Saturday, February 25, 2012

Response to Conversation with a Journalist

Date: Fri, 24 Feb 2012 00:27:25 +0800
Subject: Re: [MCOBA:109091] Conversation with a Journalist
Salam, Bro Zahid, can you elaborate on what the journalist asked you to elaborate?

A clash between Muslim Consumer's Association and AIBIM, the Association of Islamic Banks. AIBIM Press Statement attached. The excessive profits charge by the Muslim Consumers Association here

 My comments is to a London based Islamic Finance publication. Coming out next week I believe.

The key issue I see in a dual banking system, is that Islamic banking benchmarks returns on investment based on the returns of a conventional banking system.

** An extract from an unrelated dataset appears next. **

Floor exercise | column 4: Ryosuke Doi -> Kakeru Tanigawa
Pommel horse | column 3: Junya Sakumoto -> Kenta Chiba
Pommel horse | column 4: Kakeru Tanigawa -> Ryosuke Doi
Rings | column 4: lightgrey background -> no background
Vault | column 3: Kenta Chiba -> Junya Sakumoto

I agree that Islamic financial institutions are businesses, and that profit making is necessary. But benchmarking what 'poor' or 'good' returns are, both from the consumers and bankers point of views, based on the conventional system surely defeats the purpose of Islamic financing? On what basis, for example, does xxx bank Islamic financing justifies a premium of RM1million on a RM400,000 house loan that I'm taking now? Yes, the tenure is for 30 years, but still, that looks far too excessive to me. Will the value of my house really reach that price?

Yes I see your point Islamic banks should earn less profit being Islamic in nature. Issue here is the KPI set by the owners of Islamic banks. We need to tackle the owners before the operatives can change.

'Re-engineering' of riba based financing just to make it halal without removing all the negative impacts of riba', I just don't see any difference and benefits of having so called Islamic financing, as it is the negative impacts of riba' that makes it haram.

Absolutely spot on. Currently many Islamic banks especially the newer ones wants Islamic Finance products that carry the same risk and rewards profile as conventional products. That is why there is a great movement now to push them to be more equity in nature. ie focus more on Mudarabah and Musharakah than just debt based products.

If Islamic bankers see the opportunity costs of providing Islamic financing as the returns gained from conventional financing, and as such benchmarks it accordingly, then surely there's no use for them to be in Islamic financing in the first place? Are Islamic bankers only going into the Islamic finance industry to exploit the 1billion Muslims in the world who are trying their level best to search for god's blessing?

The owners bro, the owners., Change the owners and change the mindset and we will see a difference. The Operatives is also a problem if they are shallow in the knowledge of requirements of Shariah.

You mentioned the importance of achieving Maqasid Shariah. Without a decoupled system, this can never be achieved. Key to having a decoupled system is to have a paradigm shift against excessive return levels from conventional systems and to identify the real opportunity costs, from an Islamic standpoint.

Make riba haram to Muslims will be a start. But we need knowledge, understanding and commitment on the part of those who can make decisions.

Can we try to put a dollar value on the importance of achieving Maqasid Shariah? How much financially worse, collectively, shall society be, without achieving the shariah objectives in our financial institutions? Surely this needs to be included when identifying the opportunity costs.

Tough question bro. How much financially worse off will a Muslim be if he ignores the obligation of going to Haj, of doing his daily prayers, of saum in Ramadhan etc. Nothing beats education. we need to relook Islamic education in schools. Make it deeper going beyond recitals and fardhul 'ain

Looking forward to your feedback on this matter, thanks.